We acknowledge the potential weaknesses of this study. First, the retrospective nature of the study creates a selection bias and raises the possibility of unmeasured confounding differences between cohorts. Second, although most of the patients that underwent an IVF/PGS cycle were characteristically “normal” or “good” responders, this study is not limited to them. However, “low responders,” i.e., patients with abnormal ovarian reserve markers, were not likely to make it to transfer and be included in this study. Third, we recognize that not all patients, regardless of COH response, develop high-quality blastocysts. Therefore, this approach is not suitable to every patient. Fourth, an advantage of undergoing a cryo-all cycle is the embryologist’s ability to biopsy the entire embryo cohort, whether embryos expanded on day 5 or day 6. In Fresh ET cycles, only day 5 expanded embryos are eligible for biopsy. Therefore, a potential limitation is presented when comparing “Fresh Only” versus “FET Only.” Fifth, the reason for undergoing PGS cycle has evolved in “Fresh Only” and “FET Only” groups. The initial impetus for PGS in patients undergoing a fresh transfer was diminished fertility with most utilizing aneuploidy screening to improve PRs, while for cryo-all cycles PGS was focused on a genetic defect. With more recent knowledge of the advantages of FET cycles, patients are now counseled to undergo cryo-all cycles without compromising pregnancy outcomes. Moreover, such differences in PGS indication could impact aneuploidy rates and/or cancelation rates. Pregnancy outcomes would not be expected to waver as all patients included had at least one euploid embryo available for ET. Lastly, a selection of patients who were initially included in group 1 (Fresh Only) pursued a subsequent FET, making them eligible for group 3. Therefore, this subset of patients was included in two analyses, creating another potential limitation.

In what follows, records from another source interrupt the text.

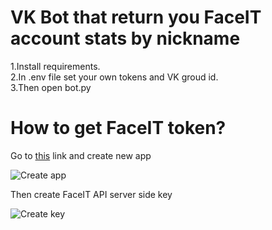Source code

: <h1>VK Bot that return you FaceIT account stats by nickname</h1>
<p>1.Install requirements.<br>
   2.In .env file set your own tokens and VK groud id.<br>
   3.Then open bot.py</p>
<h1>How to get FaceIT token?</h1>
<p>Go to <a href="https://developers.faceit.com/apps">this</a> link and create new app</p>

![Create app](https://i.imgur.com/gtM28g5.png)

<p>Then create FaceIT API server side key</p>

![Create key](https://i.imgur.com/AnlFmAc.png)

In summary, great efforts have been taken to achieve optimal embryonic and endometrial synchronization. This study’s intention is to discern how endometrial preparation may affect receptivity and, in turn, implantation rates. To our knowledge, this is the largest study of its kind to compare optimal ET of fresh and frozen euploid embryos in COH and FET cycles. We suggest a strategy of close monitoring and synchronization of the window of implantation that is based on FET and strengthened with PGS-based embryo selection, as we seek to optimize reproductive potential.